Nine bodies were found heaped on a roadside in Mexico's Gulf coast state of Veracruz, authorities said.
Mexico: A handwritten message found at the scene threatened authorities and was signed by ‘the four letters’, commonly a reference to the Jalisco Cartel.
Nine bodies were found heaped on a roadside in Mexico's Gulf coast state of Veracruz, authorities said.
The state public safety department called the killings “a reaction to the results of work being done to fight crime.”
Veracruz Gov. Cuitláhuac Garcia said a total of nine bodies were found at the scene on Friday and suggested the crime involved gangs.

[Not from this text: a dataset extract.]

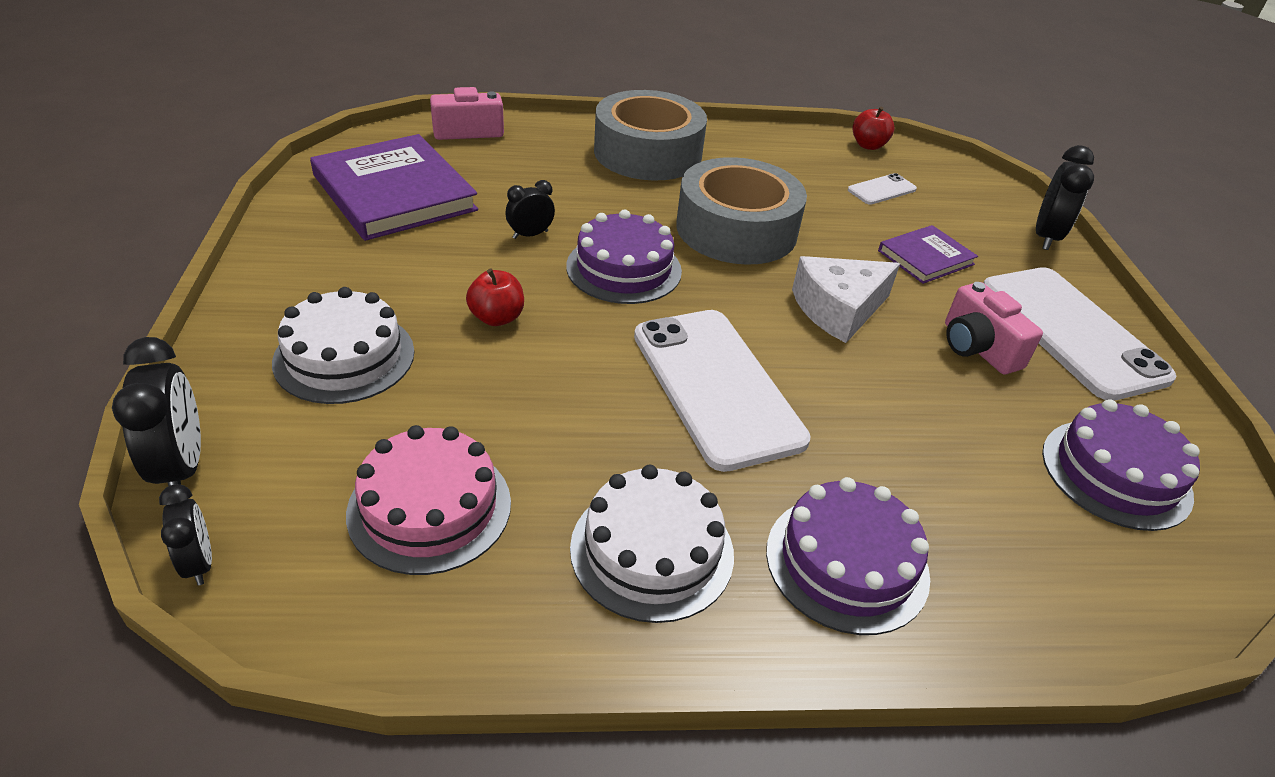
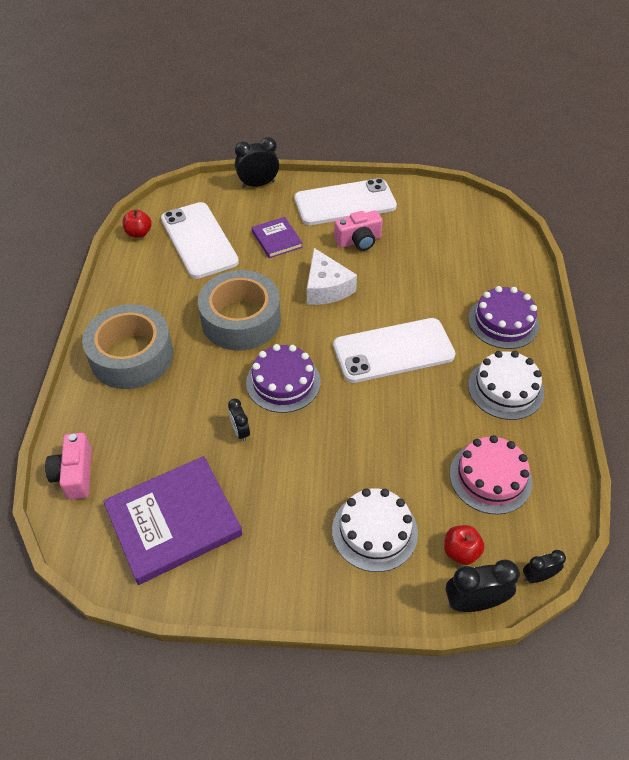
camera: 80 degrees left, 10 degrees up
(497, 318) = (334, 450): red apple -> red apple (460, 551)
(881, 190) = (199, 240): white phone -> white phone, size x2.27
(1045, 237) = (258, 184): black clock -> black clock turned 45 degrees counterclockwise
(1115, 473) = (443, 222): purple cake -> none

“We are not going to allow any acts of revenge between criminal groups,” Garcia said.
He also said past Veracruz administrations had agreements with the drug gangs that operate in the state.
“We are going to take resounding action against all the criminal groups that before had agreements with past state administrations,” Garcia said, adding that gangs “are a little angry” that such agreements no longer exist.
Local media reported a handwritten message found at the scene threatened authorities and was signed by “the four letters,” commonly a reference to the Jalisco Cartel.
There are four letters in the initials of the cartel's formal name, Jalisco New Generation Cartel.
The bodies were found in the township of Isla, near the crime-plagued port of Coatzacoalcos.
The grisly discovery came one day after assailants left the bodies of eight men and two women in front of the governor's office in the north-central Mexican state of Zacatecas.
The bodies were found crammed into a pickup truck left before dawn on Thursday near a Christmas tree in the main plaza of the state capital, also named Zacatecas.
Francisco Murillo, the Zacatecas chief prosecutor, said seven of the 10 bodies had been autopsied and all died of “asphyxiation by strangulation.”
Six had injuries suggesting they had their feet and hands bound. One showed possible signs of torture.
President Andrés Manuel López Obrador has been unable to significantly reduce homicides in Mexico. There were 31,615 killings in the first 11 months of 2021, a decline of just 3.6 per cent from the 32,814 in 2020.